» TRY IT
For this exercise, retype each line of the material below verbatim and omit any picture.
::::::::
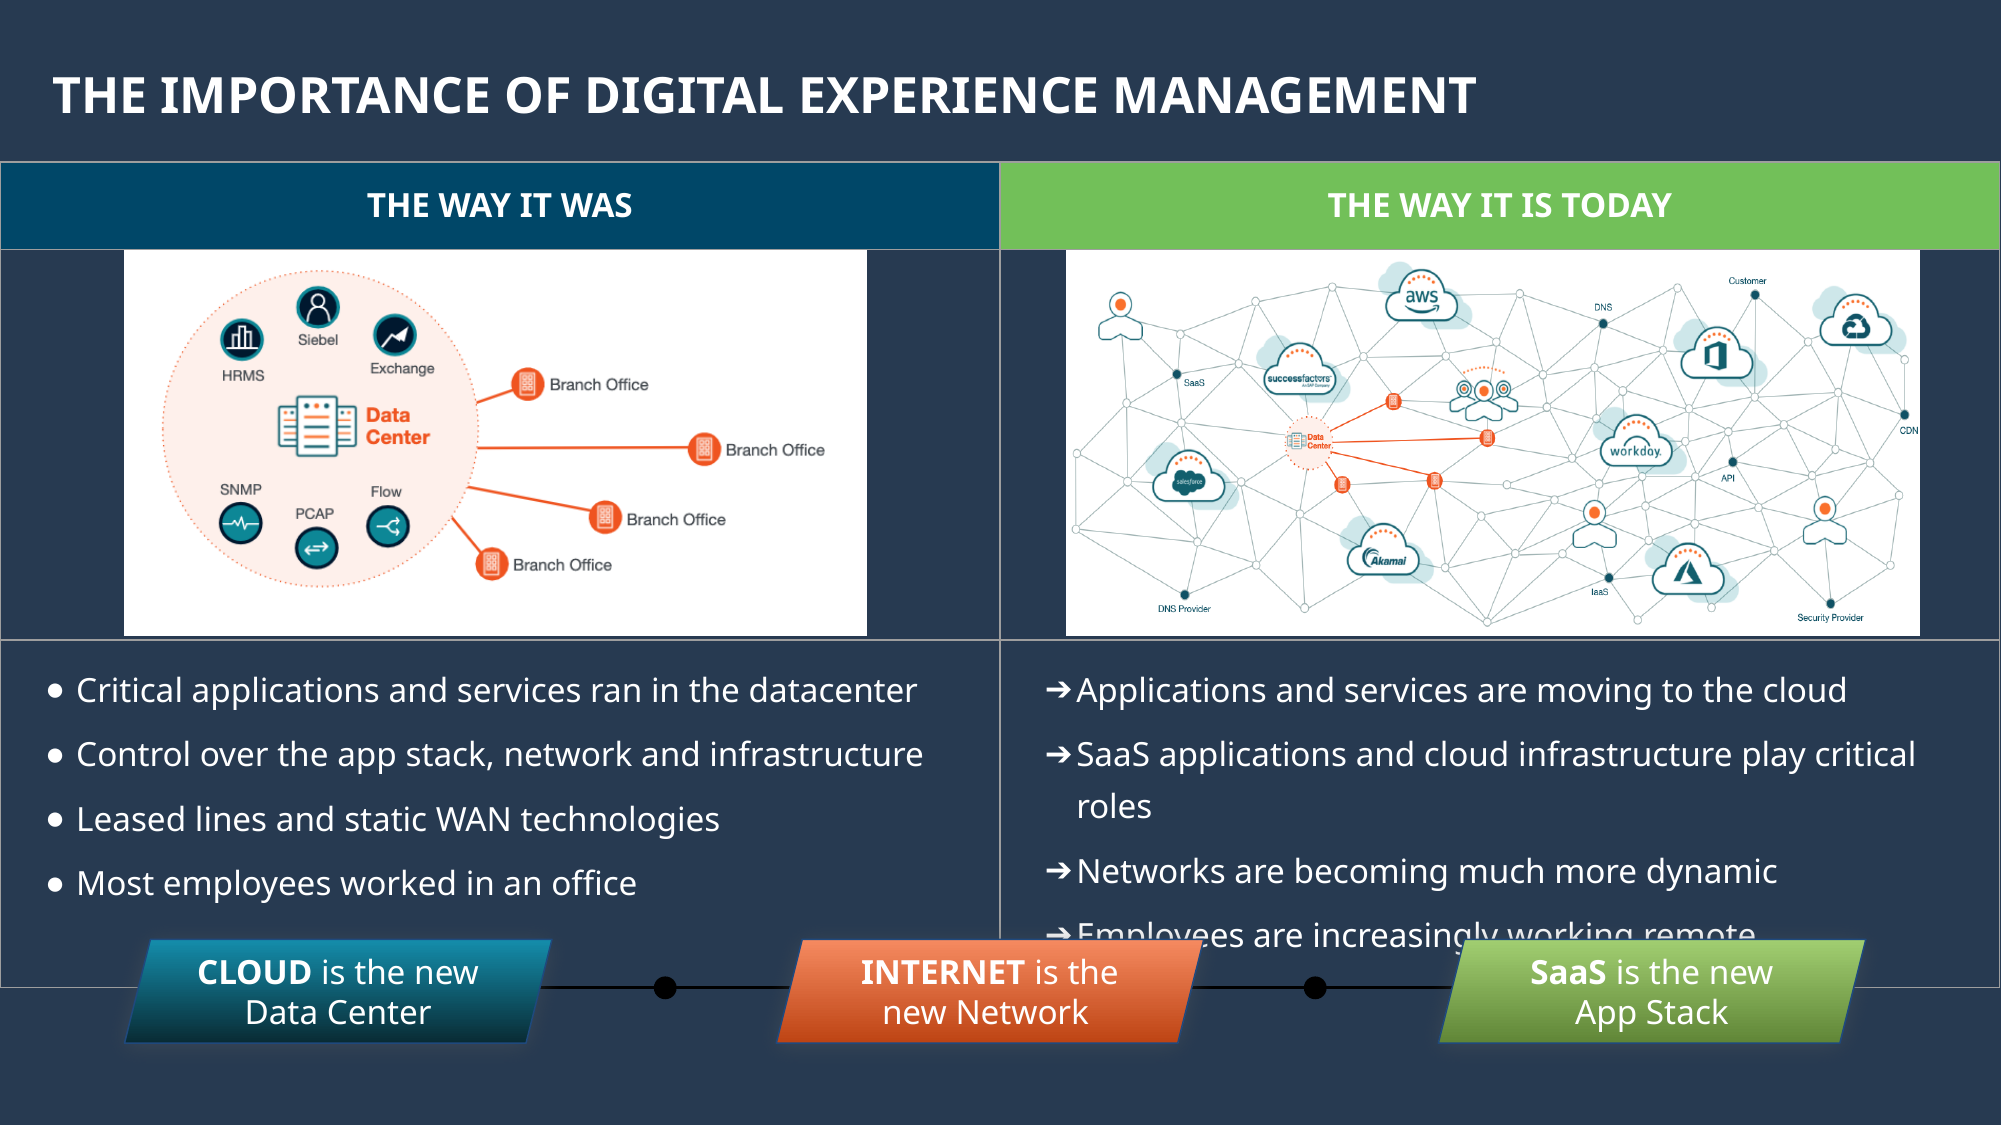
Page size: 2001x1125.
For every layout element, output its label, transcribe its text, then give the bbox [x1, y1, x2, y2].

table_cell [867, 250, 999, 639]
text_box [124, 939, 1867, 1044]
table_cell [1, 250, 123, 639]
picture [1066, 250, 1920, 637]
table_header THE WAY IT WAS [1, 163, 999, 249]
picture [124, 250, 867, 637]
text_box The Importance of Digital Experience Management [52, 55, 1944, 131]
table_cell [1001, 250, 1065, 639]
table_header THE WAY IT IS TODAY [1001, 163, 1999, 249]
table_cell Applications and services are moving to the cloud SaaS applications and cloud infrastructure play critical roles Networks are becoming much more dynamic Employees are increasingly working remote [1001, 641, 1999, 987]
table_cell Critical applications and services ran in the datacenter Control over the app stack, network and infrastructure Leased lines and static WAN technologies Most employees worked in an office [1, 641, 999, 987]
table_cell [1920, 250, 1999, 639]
::::::::
» SOLVED EXERCISE
Page size: 2001x1125.
For every layout element, output its label, transcribe its text, then give the bbox [x1, y1, x2, y2].

table_cell [867, 250, 999, 639]
text_box [124, 939, 1867, 1044]
table_cell [1, 250, 123, 639]
picture [1066, 250, 1920, 637]
table_header THE WAY IT WAS [1, 163, 999, 249]
picture [124, 250, 867, 637]
text_box The Importance of Digital Experience Management [52, 55, 1944, 131]
table_cell [1001, 250, 1065, 639]
table_header THE WAY IT IS TODAY [1001, 163, 1999, 249]
table_cell Applications and services are moving to the cloud SaaS applications and cloud infrastructure play critical roles Networks are becoming much more dynamic Employees are increasingly working remote [1001, 641, 1999, 987]
table_cell Critical applications and services ran in the datacenter Control over the app stack, network and infrastructure Leased lines and static WAN technologies Most employees worked in an office [1, 641, 999, 987]
table_cell [1920, 250, 1999, 639]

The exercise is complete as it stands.